Dzięki uprzejmości Polarsportu miałem okazję użyć dziabek Fuel na jednej tatrzańskiej drodze o trudnościach IV UIAA.
Nie miałem wątpliwości, że Fuel w stromszym terenie będzie doskonałym narzędziem. Praktyka to potwierdziła. Ostrze doskonale siada w lodzie, firnie i trawach i łatwo daje się wyjmować. Świetnie się też zahacza i klinuje. Czy to zasługa bardziej ostrza, czy reszty zabawki nie wiem, ale działa to w komplecie koncertowo i nie wymagało ode mnie przyzwyczajania się.
Byłem pełen obaw jak sprawdzi się tak zaawansowana dziabka w pionie natury mniej ortodoksyjnej, jednak już nie rowerowym (czy narciarskim). Okazało się, że obawy były kompletnie bezpodstawne. Dziabki złapane za skrót pozwalają się sprawnie w takim terenie poruszać, a kształt styliska powoduje, że przez większość czasu ręce są kompletnie izolowane od śniegu i nie marzną. Kiedy śnieg jest zupełnie miękki można wbijać w niego całą dziabkę "do góry nogami". Jest to oczywiście mniej wygodne niż osadzenie pionowo Alpwinga czy innego "dziadunia", ale w końcu to wspinaczkowe narzędzie, a nie czekan na narciarskie wycieczki.
O dziwo, działa nawet "kolec" pod uchwytem i całkiem przyzwoicie (jak na swój kształt) się Fuel sprawuje jako dziabka do podpierania i asekuracji na zejściu czy podejściu.

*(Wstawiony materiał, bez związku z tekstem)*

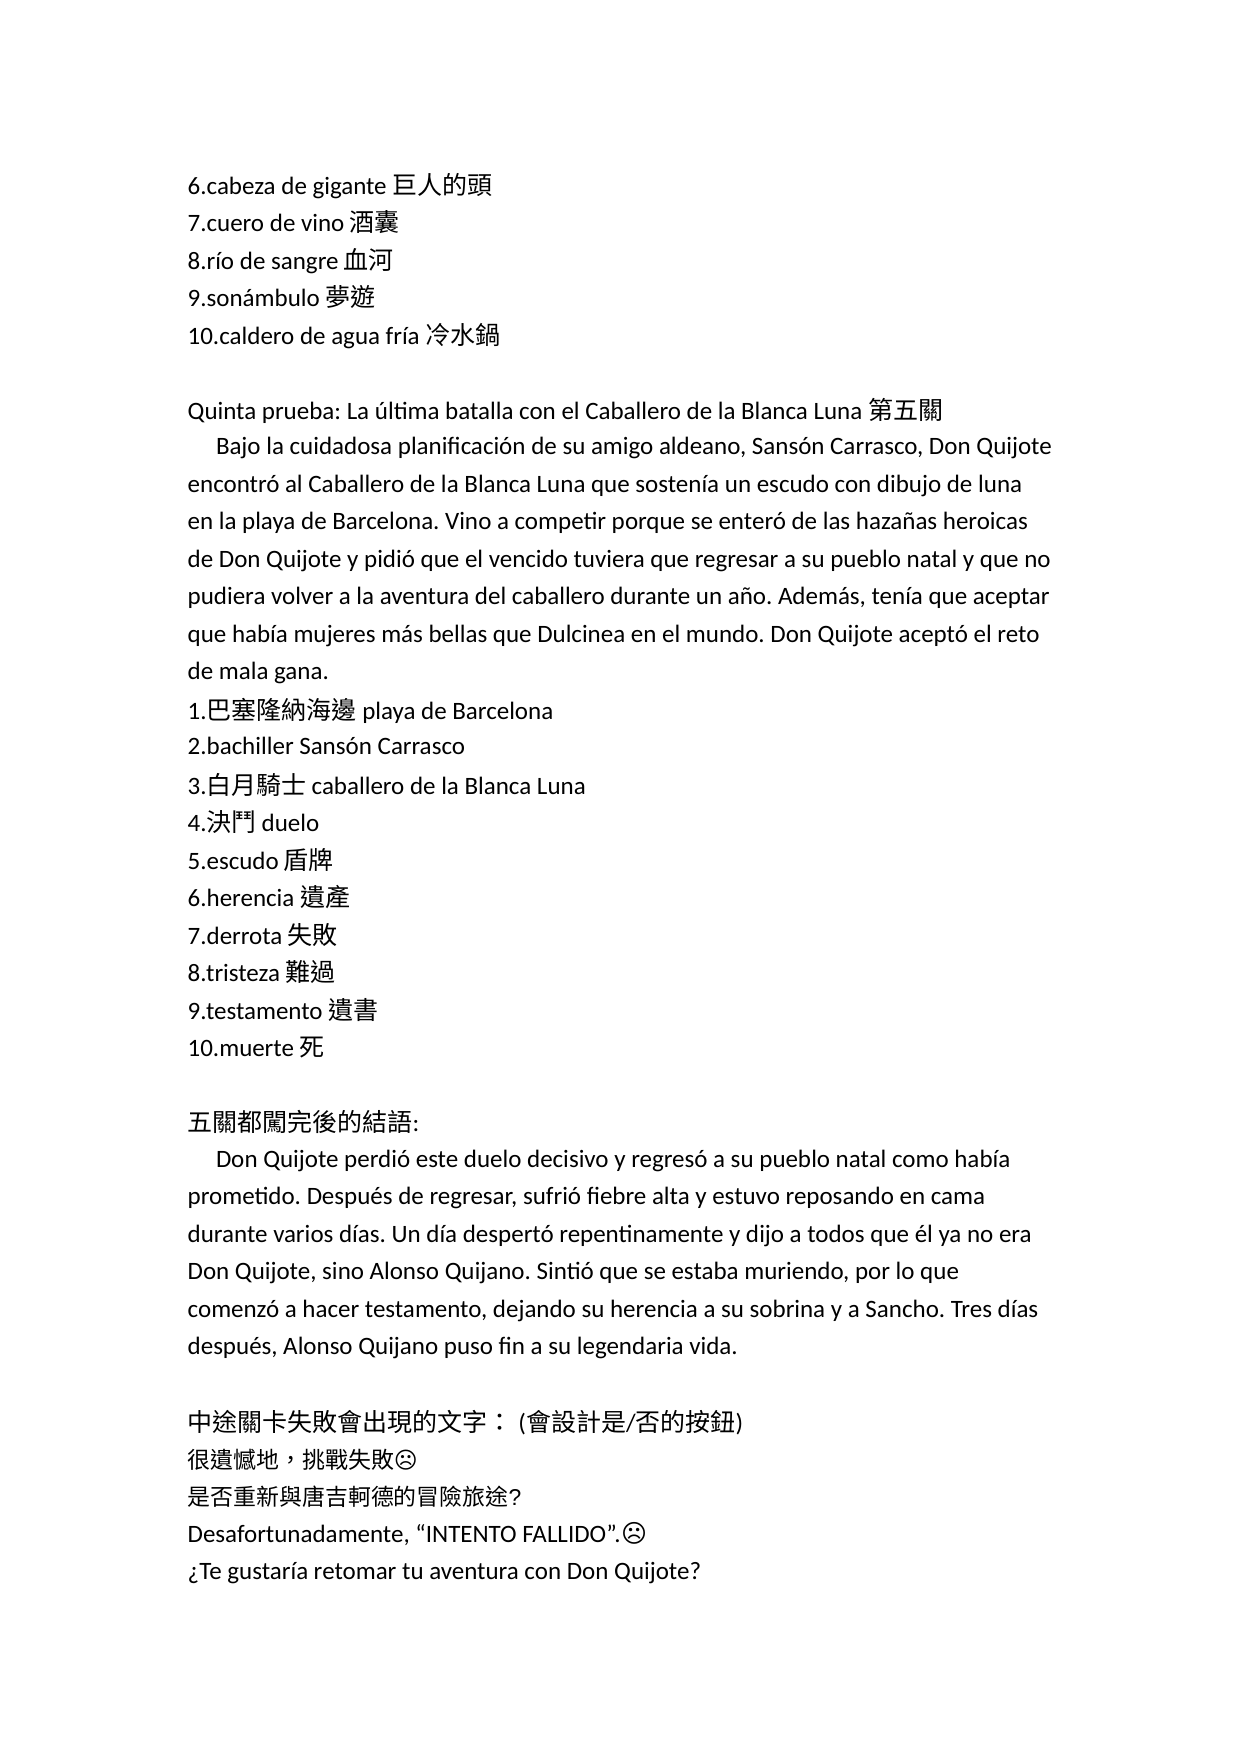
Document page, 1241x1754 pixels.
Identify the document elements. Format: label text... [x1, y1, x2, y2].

Niestety narzędzie nie posiada młotka. Złamanie zabranego młotka skalnego, uświadomiło nam, jak fajnie byłoby jednak mieć choć jego namiastkę na jednej z dziabek. To "niestety" było też opinią słowackiego taternika, który z entuzjazmem podbiegł obejrzeć nowego Black Diamonda. Szybko przygasły mu oczy i powiedział "a gde kladivko". Brak młota, wydaje mi się jedyną poważną wadą dziabki, którą pewnie można zlikwidować zmianą przyzwyczajeń i zabieraniem skalnego młotka, którego nie potrafisz złamać.